Syrian Interior Minister dies, allegedly by suicide

Strange news:

DAMASCUS, Syria (AP) — Syria’s interior minister, who ran Lebanon as security chief until 2003, died Wednesday, and Syria’s official news agency said he had committed suicide.

His death was reported days before the expected release of a U.N. report into the assassination of former Lebanese Prime Minister Rafik Hariri.

Some readers might remember that only last month Syrian officials had answered questions from German UN investigator Detlef Mehlis on the murder of Rafik Hariri. Syria had at first refused to cooperate outright, but finally caved in to international pressure:

The UN has reached a deal with Syria, allowing it to question witnesses in the probe into the killing of former Lebanese Prime Minister Rafik Hariri.

The agreement on legal procedures was reached during talks between chief UN investigator Detlev Mehlis in Damascus, Syrian officials said.

Mr Mehlis and a legal advisor from Syria’s foreign ministry had agreed “on the measures and preparations for hearing the Syrian witnesses,” a Syrian official told the state news agency, Sana.

The official added that Mr Mehlis would return to Damascus “at the end of next week”.

Lebanese media has been reporting that Mr Mehlis wants to speak to Rustom Ghazaleh, Syria’s intelligence chief in Lebanon at the time of the assassination, as well as two of his aides.

The German prosecutor is also said to want to interview Mr Ghazaleh’s predecessor, Jhazi Kanann, now the minister of interior, says the BBC’s Kim Ghattas in Damascus.

The circumstances of Kannan’s death are very curious, to say the least:

Hours before his death, he had been interviewed by a Lebanese radio station after he called to refute allegations that he accepted bribes and payoffs while in the Lebanon post.

“I think this is the last statement I might give,” Kanaan said at the end of the phone interview with Voice of Lebanon, Reuters said.

A report from the U.N. inquiry is expected to be released within the next 10 days.

Just before news of Kanaan’s death, Syrian President Bashar Al-Assad told CNN’s Christiane Amanpour in an exclusive interview that Syria had no involvement in Hariri’s death, and it was impossible for him to have ordered it.

But, he said, if the U.N. probe concluded that Syrians were involved, then they would be regarded as traitors and should be charged with treason and face punishment, either through the Syrian judicial process or by an international court.

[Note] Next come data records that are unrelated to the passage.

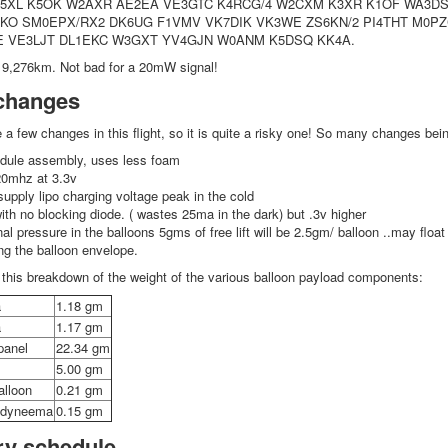
K5XL K5OK W2AXR AE2EA VE3GTC K4RCG/4 W2CXM K3XR K1OF WA3
O SM0EPX/RX2 DK6UG F1VMV VK7DIK VK3WE ZS6KN/2 PI4THT M0PZC
E VE3LJT DL1EKC W3GXT YV4GJN W0ANM K5DSQ KK4A.
9,276km. Not bad for a 20mW signal!
changes
e a few changes in this flight, so it is quite a risky one! So many changes bei
odule assembly, uses less foam
20mhz at 3.3v
 supply lipo charging voltage peak in the cold
with no blocking diode. ( wastes 25ma in the dark) but .3v higher
nal pressure in the balloons 5gms of free lift will be 2.5gm/ balloon ..may float
ing the balloon envelope.
this breakdown of the weight of the various balloon payload components:
a
1.18 gm
a
1.17 gm
panel
22.34 gm
5.00 gm
alloon
0.21 gm
g dyneema
0.15 gm
ry schedule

That latter bit is very interesting. Kannan categorically denies wrongdoing which pales to insignificance in comparison to Hariri’s murder, but commits suicide (or so the Syrian government claims) as soon as Assad is telling CNN that Syrians involved in said murder would be considered traitors, and maybe handed over to foreign authorities.

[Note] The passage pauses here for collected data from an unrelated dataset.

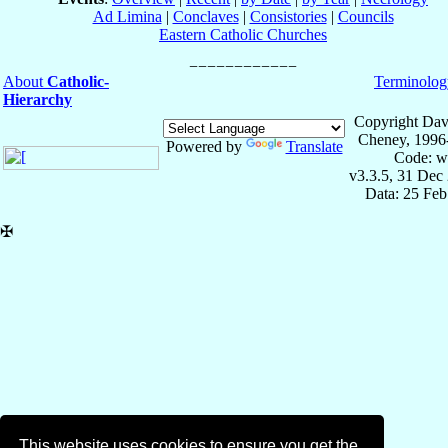
Ad Limina
|
Conclaves
|
Consistories
|
Councils
Eastern Catholic Churches
About
Catholic-
Terminolog
Hierarchy
Copyright Dav
Cheney, 1996
Powered by
Translate
Code: w
v3.3.5, 31 Dec
Data: 25 Fe
✠
This website uses cookies to ensure you get the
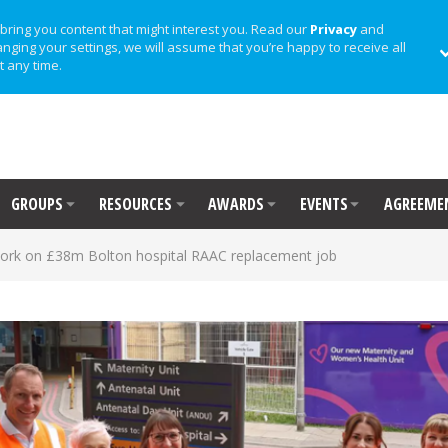
bring you content that might interest you. Read our
Privacy
and
anging your settings, we will assume that you’re happy to receive all
t any time.
GROUPS
RESOURCES
AWARDS
EVENTS
AGREEME
work on £38m Bolton hospital RAAC replacement job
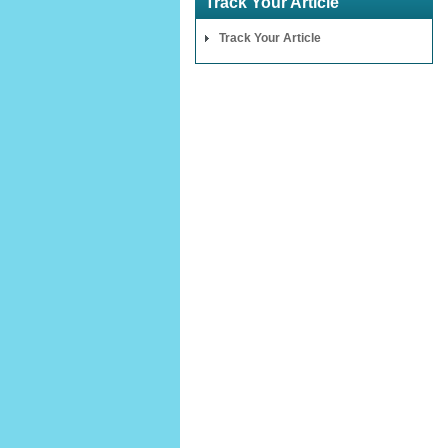
Track Your Article
Track Your Article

Assad explained that potential Syrian conspirators would be treated as traitors because the Hariri murder was very much against Syrian interest.

I see several possibilities here:

1) Assad was stupid enough to order the assassination of Hariri, a hypothesis that is supported by the initial Syrian refusal to cooperate with the UN investigation at all. When Assad had to give in to pressure, and the investigation looked as if it would finger Syria as the culprit, he quickly needed a scapegoat, so he had Kanaan shot using his own weapon.

2) Kanaan had Hariri assassinated for reasons of his own, and panicked when he heard his President say that guilty parties would be punished or handed over.

3) Assad might or might not have been behind Hariri’s assasination, but either way he used the occasion to get rid of an operator and former crony of his father he had no real control over:

When Bashar took over at age 34, he initially talked of reform and cleaning up the endemic corruption and turgid economy. He soon changed his tune as he realized his father had surrounded himself with a bunch of thieves and cutthroats. These guys ran the police state, and expected to be paid. Or else. So Bashar is a dictator who can dictate a lot, but can’t touch any of the private empires his father’s cronies have set up. It’s all about money.

Whichever of the above is true, I doubt that we’ll learn what really happened anytime soon. I expect some purges of minor characters in the Assad government, with a couple of show trials thrown in. Assad might be able to consolidate his power at the expense of his father’s old friends, who have to be mindful of their colleague’s fate. It is almost impossible to predict which course Syria will take, but hopefully Assad will be too busy with the shake-up at home to support the terrorists in Iraq quite as much as he is doing now.

But enough speculation for now, I want to wait and see how things develop from here (although I think that speculation will be pretty much all we’ll have on the issue for the next months).

7 thoughts on “Syrian Interior Minister dies, allegedly by suicide”

  1. “…German UN investigator Detlef Mehlis…”

    Whenever I see Mehlis mentioned in any story the writers always seem to go out of their way to point out he is German. Why is that? He is working under the aegis of the UN after all so why is his nationality such a big deal? Does the fact that he is German make his investigation seem more credible to some? If so, who thinks this way and why?